Представь, Ханна, у меня появились книги: Камоэнс и записки о Фалесе. Я и не надеялся обнаружить здесь библиотеку, это ведь предварительная тюрьма или что-то вроде того. Но охранник проболтался о подвале с книгами, я принялся писать просьбы, писал их всю неделю, и сегодня мне принесли два томика на португальском. И стопку пожухлых комиксов.

Стихи я отложил пока, поэзия забивает мне уши сырым хлопком, когда ее читают вслух, а про себя читать вообще не имеет смысла. Соленые смыслы тонут в дрожжевой опаре, ведь если они не обретают нужного звука, поэт швыряет их обратно в чан и полной горстью захватывает другие. Привкус не важен, главное не упустить кантилену. Единственная строфа, которую я помню наизусть, принадлежит человеку, который пил не меньше меня и знал в этом толк.

I wish I could drink like a lady I can take one or two at the most Three and I'm under the table Four and I'm under the host

Короче говоря, отложив сонеты, я стал читать о Фалесе. Я прочел о том, что старуха-служанка выводила его во двор созерцать звезды, а он все норовил упасть в яму, так что старуха попрекала его слепотой и неуклюжестью. И вот о чем я думаю — почему чертовы греки не засыпали эту яму, чтобы дать Фалесу возможность не смотреть под ноги?
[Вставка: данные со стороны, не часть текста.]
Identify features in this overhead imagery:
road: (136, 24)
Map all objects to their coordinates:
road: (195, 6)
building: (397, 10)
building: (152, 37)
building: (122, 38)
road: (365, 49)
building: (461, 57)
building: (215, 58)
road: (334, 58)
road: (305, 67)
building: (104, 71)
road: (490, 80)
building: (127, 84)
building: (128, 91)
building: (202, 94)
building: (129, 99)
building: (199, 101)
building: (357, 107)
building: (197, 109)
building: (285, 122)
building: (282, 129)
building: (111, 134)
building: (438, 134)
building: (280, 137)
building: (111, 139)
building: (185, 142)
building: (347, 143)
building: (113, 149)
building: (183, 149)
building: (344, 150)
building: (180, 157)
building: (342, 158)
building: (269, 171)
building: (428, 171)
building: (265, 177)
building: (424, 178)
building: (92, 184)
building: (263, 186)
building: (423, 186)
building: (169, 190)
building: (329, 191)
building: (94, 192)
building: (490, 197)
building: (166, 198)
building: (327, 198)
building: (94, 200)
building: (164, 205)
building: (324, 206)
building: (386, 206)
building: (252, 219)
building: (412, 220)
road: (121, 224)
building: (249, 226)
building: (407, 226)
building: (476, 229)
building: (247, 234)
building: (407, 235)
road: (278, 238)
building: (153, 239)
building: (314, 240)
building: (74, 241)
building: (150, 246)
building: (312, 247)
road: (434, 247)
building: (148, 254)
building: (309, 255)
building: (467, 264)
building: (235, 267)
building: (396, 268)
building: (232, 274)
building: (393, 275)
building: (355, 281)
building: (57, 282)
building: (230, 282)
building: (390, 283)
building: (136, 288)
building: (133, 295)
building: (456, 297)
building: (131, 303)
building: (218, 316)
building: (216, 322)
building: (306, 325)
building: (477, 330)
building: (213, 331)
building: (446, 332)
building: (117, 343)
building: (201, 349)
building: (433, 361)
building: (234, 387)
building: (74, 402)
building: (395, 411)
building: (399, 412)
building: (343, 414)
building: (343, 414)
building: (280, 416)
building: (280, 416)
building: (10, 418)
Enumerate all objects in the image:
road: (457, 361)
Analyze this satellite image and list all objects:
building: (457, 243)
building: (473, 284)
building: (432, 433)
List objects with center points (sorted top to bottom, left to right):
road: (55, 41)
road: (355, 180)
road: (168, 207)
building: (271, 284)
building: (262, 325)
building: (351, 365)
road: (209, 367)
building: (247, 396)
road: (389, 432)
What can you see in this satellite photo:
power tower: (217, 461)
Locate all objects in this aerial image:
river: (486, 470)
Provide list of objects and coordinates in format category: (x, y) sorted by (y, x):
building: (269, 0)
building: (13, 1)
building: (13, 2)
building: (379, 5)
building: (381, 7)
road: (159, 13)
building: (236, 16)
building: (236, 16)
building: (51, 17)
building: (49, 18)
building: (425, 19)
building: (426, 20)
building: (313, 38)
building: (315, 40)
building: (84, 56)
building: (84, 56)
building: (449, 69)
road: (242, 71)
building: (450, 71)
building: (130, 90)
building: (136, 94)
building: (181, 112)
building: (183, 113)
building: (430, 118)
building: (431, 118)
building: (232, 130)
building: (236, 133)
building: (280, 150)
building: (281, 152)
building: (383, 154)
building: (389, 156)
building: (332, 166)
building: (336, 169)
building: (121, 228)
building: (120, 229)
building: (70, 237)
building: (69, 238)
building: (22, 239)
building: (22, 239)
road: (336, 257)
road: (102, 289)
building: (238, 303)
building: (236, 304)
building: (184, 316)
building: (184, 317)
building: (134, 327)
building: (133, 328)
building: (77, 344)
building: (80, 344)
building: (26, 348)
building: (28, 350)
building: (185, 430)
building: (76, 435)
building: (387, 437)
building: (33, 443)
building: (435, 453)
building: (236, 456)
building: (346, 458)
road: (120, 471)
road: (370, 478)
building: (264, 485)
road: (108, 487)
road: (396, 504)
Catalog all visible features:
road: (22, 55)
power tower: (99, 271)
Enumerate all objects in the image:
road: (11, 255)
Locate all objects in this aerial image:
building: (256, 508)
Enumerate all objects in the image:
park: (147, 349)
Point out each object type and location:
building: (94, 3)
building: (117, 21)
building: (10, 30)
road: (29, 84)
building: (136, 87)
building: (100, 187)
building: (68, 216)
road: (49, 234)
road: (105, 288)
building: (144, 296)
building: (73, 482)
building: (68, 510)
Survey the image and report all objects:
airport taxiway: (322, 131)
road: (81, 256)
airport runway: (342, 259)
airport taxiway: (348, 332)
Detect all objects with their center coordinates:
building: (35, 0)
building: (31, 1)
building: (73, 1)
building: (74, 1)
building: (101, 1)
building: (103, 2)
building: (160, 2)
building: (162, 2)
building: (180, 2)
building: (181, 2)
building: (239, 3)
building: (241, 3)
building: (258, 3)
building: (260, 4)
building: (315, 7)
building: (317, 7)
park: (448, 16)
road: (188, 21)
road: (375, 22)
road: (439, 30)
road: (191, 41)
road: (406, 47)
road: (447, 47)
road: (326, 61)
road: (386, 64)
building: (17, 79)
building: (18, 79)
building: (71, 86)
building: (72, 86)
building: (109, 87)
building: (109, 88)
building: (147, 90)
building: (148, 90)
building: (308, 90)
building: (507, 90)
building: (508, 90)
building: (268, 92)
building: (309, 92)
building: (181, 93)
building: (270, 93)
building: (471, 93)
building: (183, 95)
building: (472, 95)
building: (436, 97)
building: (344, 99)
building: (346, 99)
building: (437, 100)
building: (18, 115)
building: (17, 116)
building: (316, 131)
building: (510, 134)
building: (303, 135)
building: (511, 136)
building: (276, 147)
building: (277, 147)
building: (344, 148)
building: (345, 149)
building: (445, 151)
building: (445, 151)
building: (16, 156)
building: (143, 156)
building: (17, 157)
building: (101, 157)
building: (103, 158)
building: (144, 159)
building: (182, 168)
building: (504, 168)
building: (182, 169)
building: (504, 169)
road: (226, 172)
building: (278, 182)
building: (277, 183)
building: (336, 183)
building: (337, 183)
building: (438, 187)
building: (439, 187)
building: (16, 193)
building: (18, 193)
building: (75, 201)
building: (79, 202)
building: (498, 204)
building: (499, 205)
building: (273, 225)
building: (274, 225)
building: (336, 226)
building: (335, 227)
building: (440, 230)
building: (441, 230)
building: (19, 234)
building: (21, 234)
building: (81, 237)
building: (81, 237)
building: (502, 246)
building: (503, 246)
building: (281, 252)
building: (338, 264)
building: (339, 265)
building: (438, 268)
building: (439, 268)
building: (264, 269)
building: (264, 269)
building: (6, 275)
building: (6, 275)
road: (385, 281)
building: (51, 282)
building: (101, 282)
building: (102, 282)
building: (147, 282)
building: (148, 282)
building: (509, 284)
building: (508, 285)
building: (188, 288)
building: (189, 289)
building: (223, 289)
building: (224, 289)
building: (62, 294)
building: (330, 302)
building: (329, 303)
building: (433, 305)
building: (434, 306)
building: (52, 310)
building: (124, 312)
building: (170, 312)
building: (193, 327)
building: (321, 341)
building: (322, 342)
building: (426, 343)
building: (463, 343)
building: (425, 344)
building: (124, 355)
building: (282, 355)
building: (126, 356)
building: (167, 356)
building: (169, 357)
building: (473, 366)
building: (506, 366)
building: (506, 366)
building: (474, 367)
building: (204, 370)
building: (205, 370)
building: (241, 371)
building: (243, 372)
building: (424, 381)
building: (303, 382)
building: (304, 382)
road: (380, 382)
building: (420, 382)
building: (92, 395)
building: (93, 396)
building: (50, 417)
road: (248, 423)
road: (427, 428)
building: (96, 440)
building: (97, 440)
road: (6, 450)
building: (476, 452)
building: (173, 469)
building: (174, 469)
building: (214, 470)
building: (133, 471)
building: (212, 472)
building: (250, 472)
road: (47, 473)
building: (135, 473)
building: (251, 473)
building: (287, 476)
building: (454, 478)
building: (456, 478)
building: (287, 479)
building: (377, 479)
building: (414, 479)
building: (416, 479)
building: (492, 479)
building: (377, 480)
Почему никто не пришел и не засыпал?

— Что ты чувствуешь, когда пишешь? — спросил меня Ли, когда я принес ему один из своих старых рассказов, читать он отказался, скользнул глазами и похмыкал. Его равнодушие меня огорчило, я просидел над переводом несколько вечеров и теперь ждал, что он похвалит мой сладостный, только что обретенный португальский.

— А ты? — спросил я, намереваясь тут же задать еще один вопрос: где же твои картины и почему я их не видел? Но он опередил меня, заявив, что картин больше не пишет, и на это у него есть причины, о которых упоминать нежелательно.

— Теперь я только рисую, — сказал он, поморщившись. — При этом я ничего не чувствую и даже не узнаю своих рисунков, как будто их рисовал кто-то другой.

— Я тоже не узнаю свои тексты, когда перечитываю.

— Ну, ты сравнил, — он протянул руку за моей самокруткой. — У вас, писателей, в руках всего лишь один инструмент, и он только кажется мощным и беспредельным. На деле же он ограничивает ваши движения, заставляя отстраняться от того, что вы делаете, чтобы не захлебнуться собственной жизнью, плоть которой вы тратите там, где я трачу только охру или свинцовые белила. Я не слишком сложно выразился?

Мне понравилось это у вас, писателей, и я дал ему знак продолжать.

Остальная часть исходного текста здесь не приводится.